__Task requirements__
Your copy of the listing should be exact and should contain no pictures.

__Provided material__
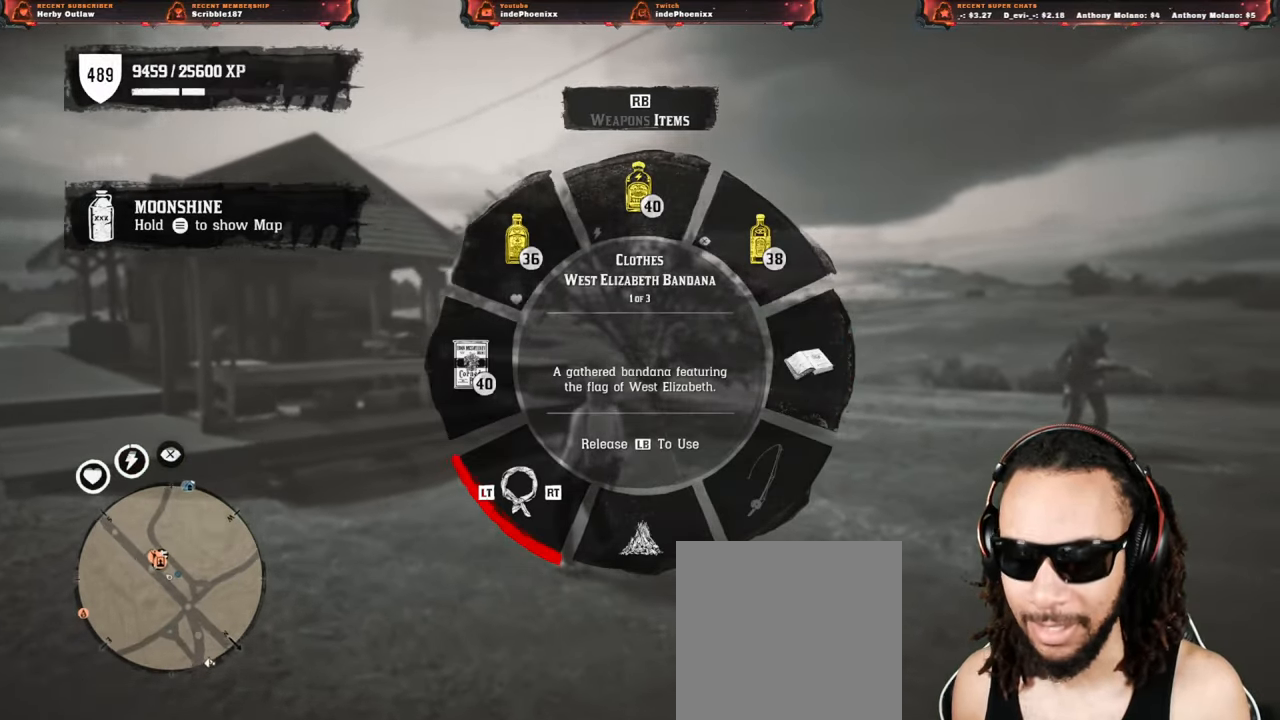
{"buttons": ["L1", "R1"], "left_stick": "center", "right_stick": "down", "events": [[33, "R1", "down"], [100, "R1", "up"], [233, "R2", "down"], [350, "R2", "up"], [483, "right_stick", "down"], [500, "R1", "down"]]}
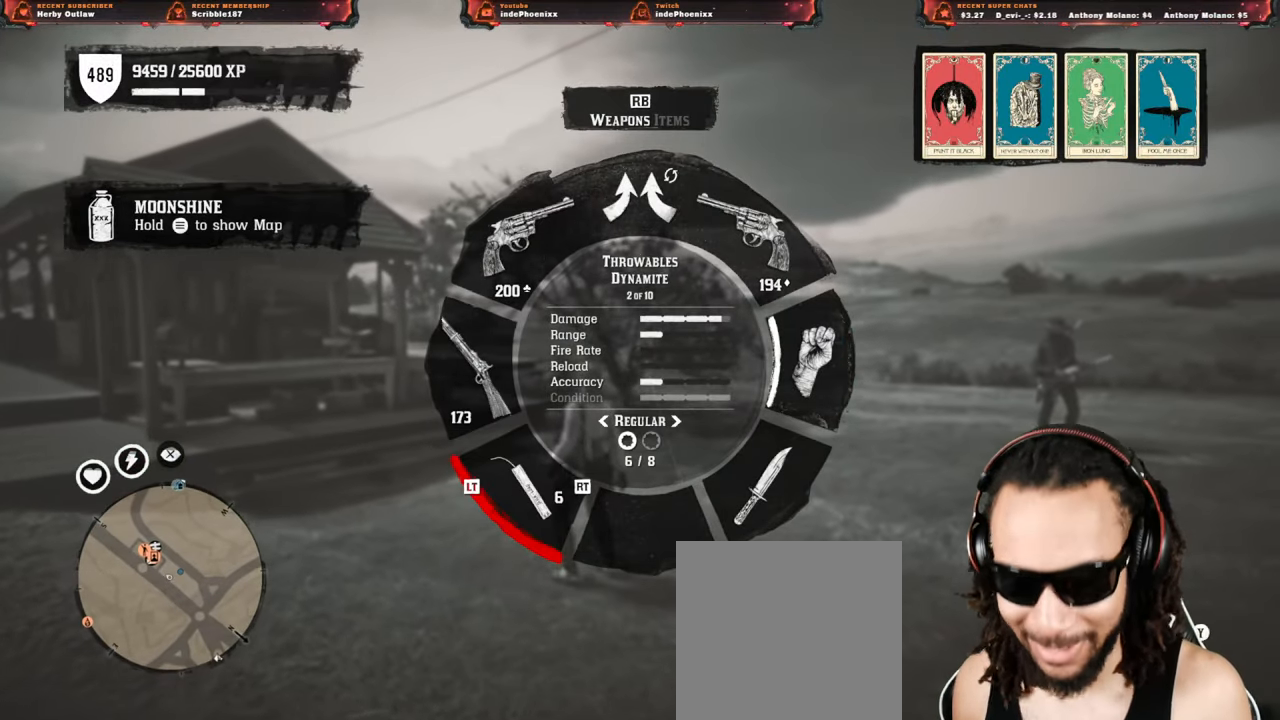
{"buttons": ["L1"], "left_stick": "center", "right_stick": "right", "events": [[33, "right_stick", "right"], [83, "R1", "up"], [400, "R1", "down"], [483, "R1", "up"]]}
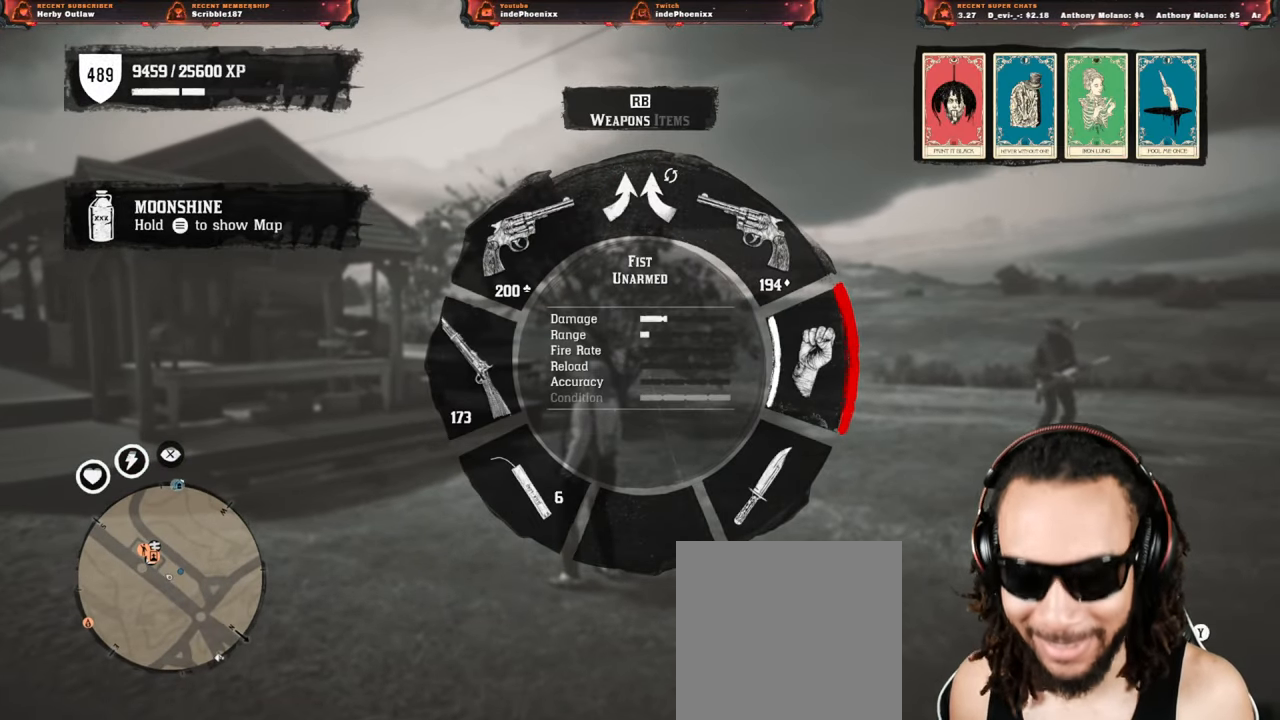
{"buttons": [], "left_stick": "center", "right_stick": "right", "events": [[133, "L1", "up"], [167, "right_stick", "center"], [233, "DPAD_LEFT", "down"], [300, "DPAD_LEFT", "up"], [500, "right_stick", "right"]]}
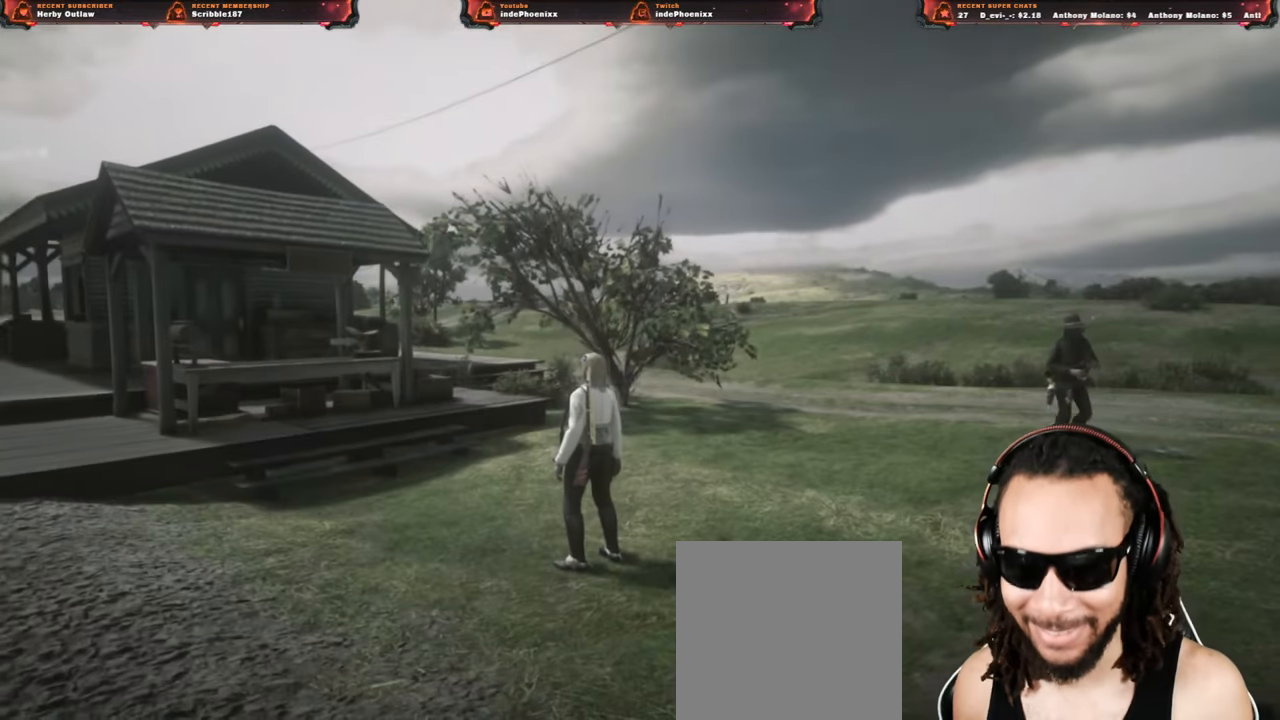
{"buttons": [], "left_stick": "center", "right_stick": "right", "events": [[117, "DPAD_DOWN", "down"], [167, "DPAD_DOWN", "up"], [217, "DPAD_DOWN", "down"], [267, "DPAD_DOWN", "up"], [333, "DPAD_DOWN", "down"], [383, "DPAD_DOWN", "up"], [450, "DPAD_DOWN", "down"], [500, "DPAD_DOWN", "up"]]}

__Solution to this problem__
{"buttons": ["L1", "R1"], "left_stick": "center", "right_stick": "down", "events": [[33, "R1", "down"], [100, "R1", "up"], [233, "R2", "down"], [350, "R2", "up"], [483, "right_stick", "down"], [500, "R1", "down"]]}
{"buttons": ["L1"], "left_stick": "center", "right_stick": "right", "events": [[33, "right_stick", "right"], [83, "R1", "up"], [400, "R1", "down"], [483, "R1", "up"]]}
{"buttons": [], "left_stick": "center", "right_stick": "right", "events": [[133, "L1", "up"], [167, "right_stick", "center"], [233, "DPAD_LEFT", "down"], [300, "DPAD_LEFT", "up"], [500, "right_stick", "right"]]}
{"buttons": [], "left_stick": "center", "right_stick": "right", "events": [[117, "DPAD_DOWN", "down"], [167, "DPAD_DOWN", "up"], [217, "DPAD_DOWN", "down"], [267, "DPAD_DOWN", "up"], [333, "DPAD_DOWN", "down"], [383, "DPAD_DOWN", "up"], [450, "DPAD_DOWN", "down"], [500, "DPAD_DOWN", "up"]]}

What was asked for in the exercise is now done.